Despite its importance in cosmic history, little is known about the period when the first stars formed, which is known as the Epoch of Reionization (EoR). The first atoms that formed after the Big Bang were positively charged hydrogen ions -- atoms whose electrons were stripped away by the energy of the infant universe. As the universe cooled and expanded, hydrogen atoms reunited with their electrons to form neutral hydrogen. And that's just about all there was in the universe until about 12 billion years ago, when atoms started clumping together to form stars and galaxies. Light from those objects re-ionized the neutral hydrogen, causing it to largely disappear from interstellar space.

The goal of projects like the one happening at MWA is to locate the signal of neutral hydrogen from the dark ages and measure how it changed as the EoR unfolded. Doing so could reveal new and critical information about the first stars -- the building blocks of the universe we see today. But catching any glimpse of that 12-billion-year-old signal is a difficult task that requires instruments with exquisite sensitivity.

When it began operating in 2013, the MWA was an array of 2,048 radio antennas arranged across the remote countryside of Western Australia. The antennas are bundled together into 128 "tiles," whose signals are combined by a supercomputer called the Correlator. In 2016, the number of tiles was doubled to 256, and their configuration across the landscape was altered to improve their sensitivity to the neutral hydrogen signal. This new paper is the first analysis of data from the expanded array.

Neutral hydrogen emits radiation at a wavelength of 21 centimeters. As the universe has expanded over the past 12 billion years, the signal from the EoR is now stretched to about 2 meters, and that's what MWA astronomers are looking for.
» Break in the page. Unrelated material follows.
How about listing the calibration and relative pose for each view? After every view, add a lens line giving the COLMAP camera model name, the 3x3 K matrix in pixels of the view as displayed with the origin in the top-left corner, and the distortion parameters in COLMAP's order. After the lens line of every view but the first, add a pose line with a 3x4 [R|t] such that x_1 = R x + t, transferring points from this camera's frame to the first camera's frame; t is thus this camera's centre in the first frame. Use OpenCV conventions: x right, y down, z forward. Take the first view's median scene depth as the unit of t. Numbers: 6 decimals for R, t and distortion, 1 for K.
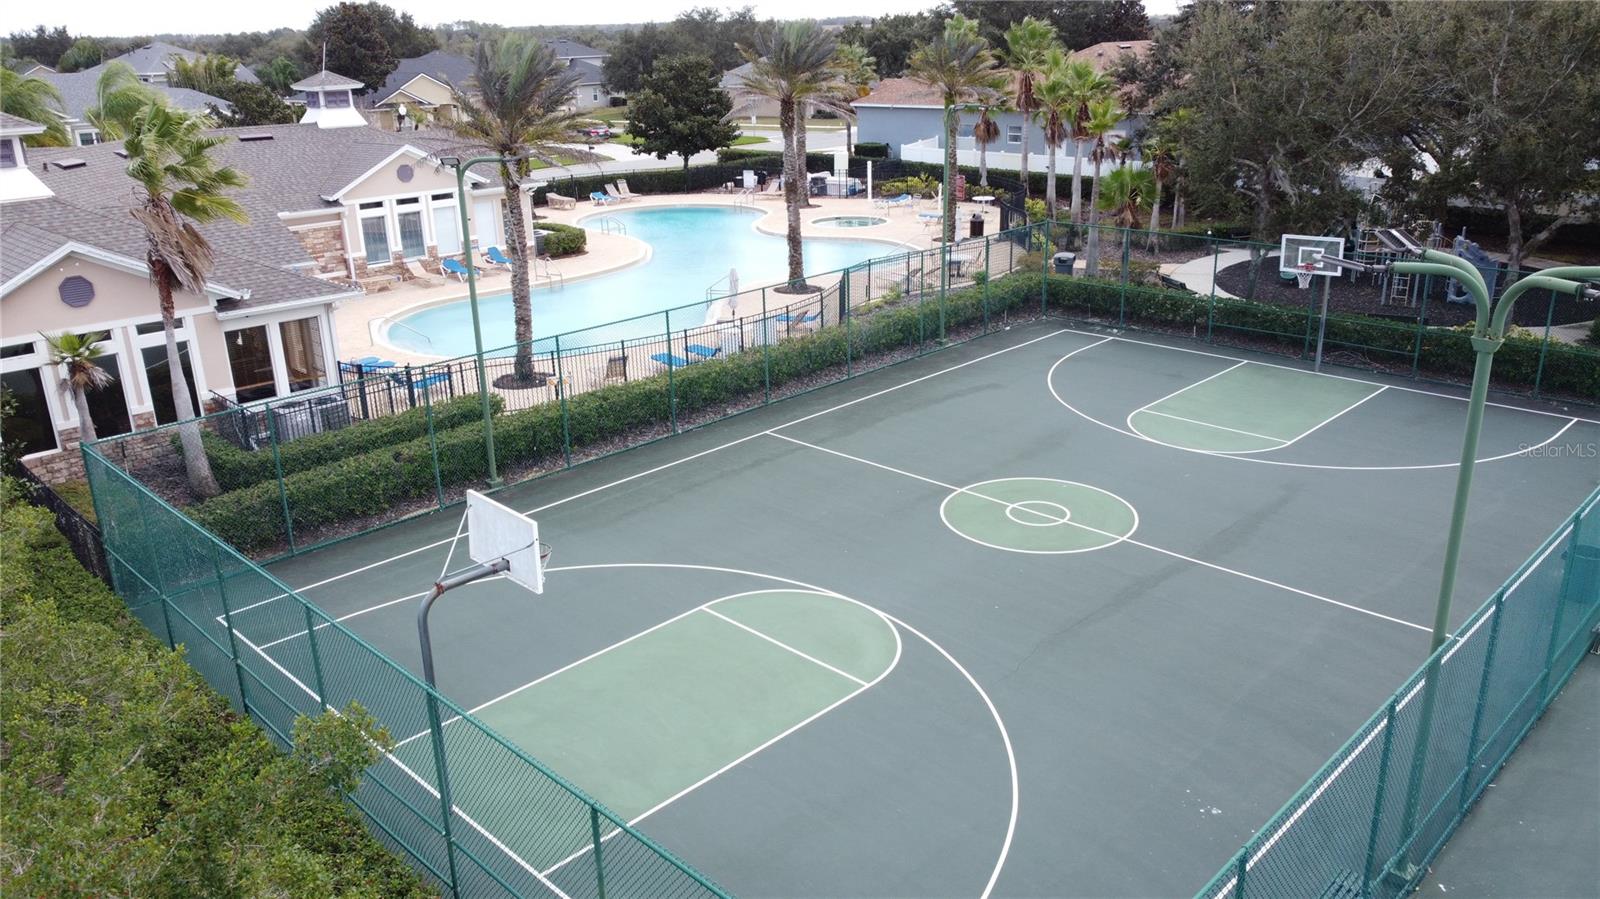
lens RADIAL K [[1191.0, 0, 800.0], [0, 1191.0, 449.5], [0, 0, 1]] dist [-0.000069, 0.004799]
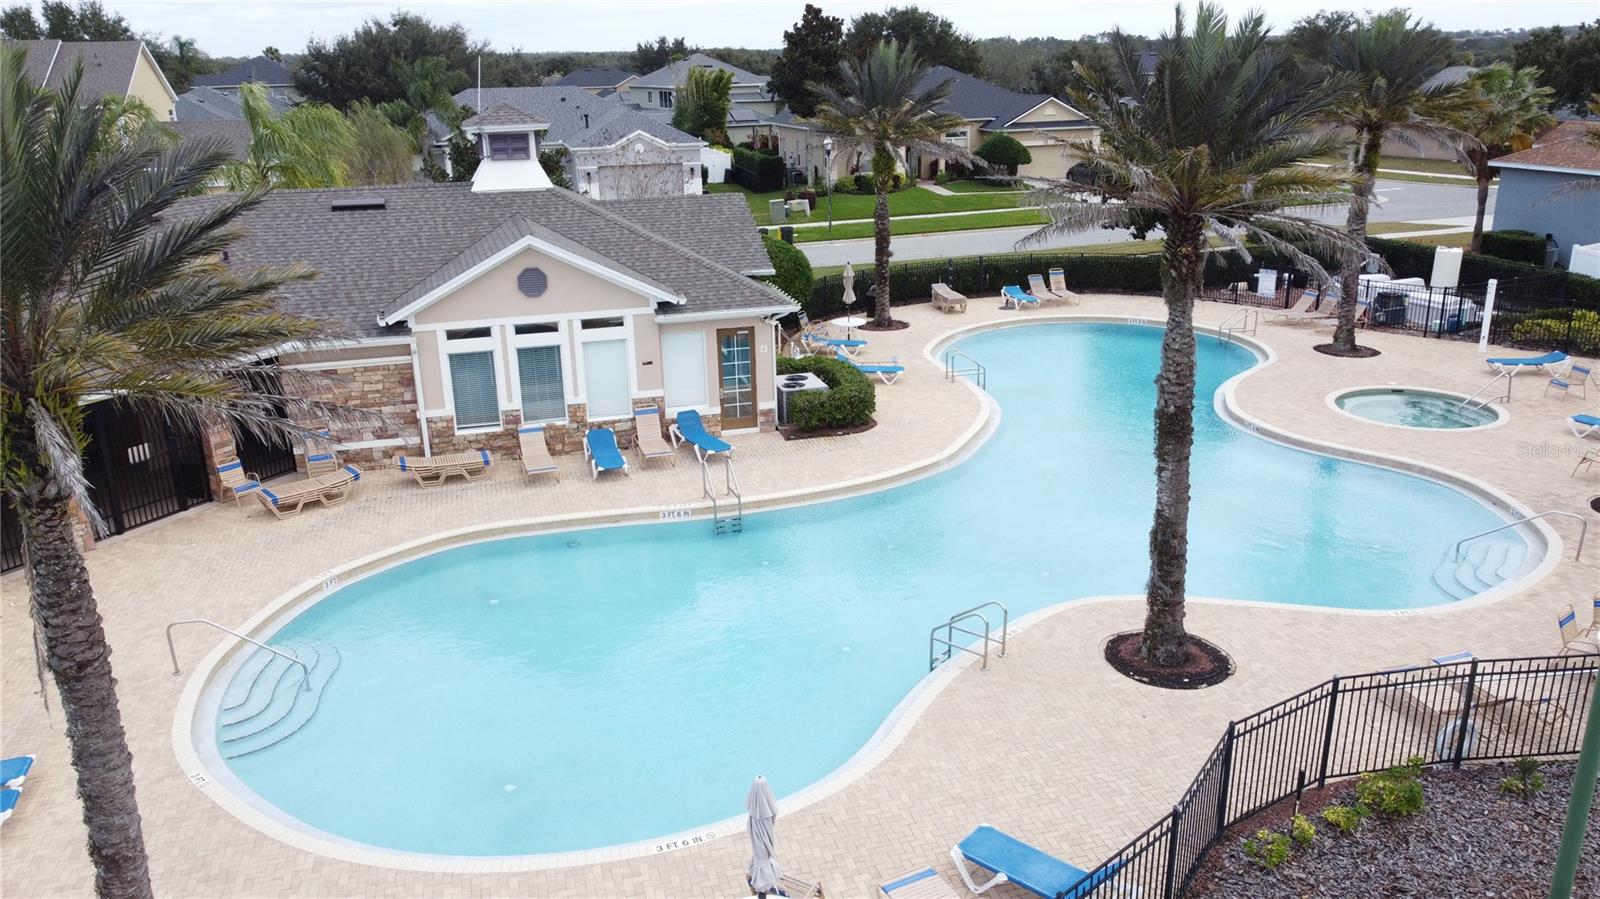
lens RADIAL K [[1208.0, 0, 807.2], [0, 1208.0, 475.0], [0, 0, 1]] dist [0.008151, 0.002843]
pose [[0.879200, 0.161562, -0.448224, 0.062408], [-0.159346, 0.986288, 0.042945, -0.173863], [0.449016, 0.033666, 0.892889, 0.501732]]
The problem is there are myriad other sources that emit at the same wavelength -- human-made sources like digital television as well as natural sources from within the Milky Way and from millions of other galaxies.

"All of these other sources are many orders of magnitude stronger than the signal we're trying to detect," Pober said. "Even an FM radio signal that's reflected off an airplane that happens to be passing above the telescope is enough to contaminate the data."

To home in on the signal, the researchers use a myriad of processing techniques to weed out those contaminants. At the same time, they account for the unique frequency responses of the telescope itself.

"If we look at different radio frequencies or wavelengths, the telescope behaves a little differently," Pober said. "Correcting for the telescope response is critical for then doing the separation of astrophysical contaminants and the signal of interest."

Those data analysis techniques combined with the expanded capacity of the telescope itself resulted in a new upper bound of the EoR signal strength. It's the second consecutive best-limit-to-date analysis to be released by MWA and raises hope that the experiment will one day detect the elusive EoR signal.

"This analysis demonstrates that the phase two upgrade had a lot of its desired effects and that the new analysis techniques will improve future analyses," Pober said. "The fact that MWA has now published back-to-back the two best limits on the signal gives momentum to the idea that this experiment and its approach has a lot of promise."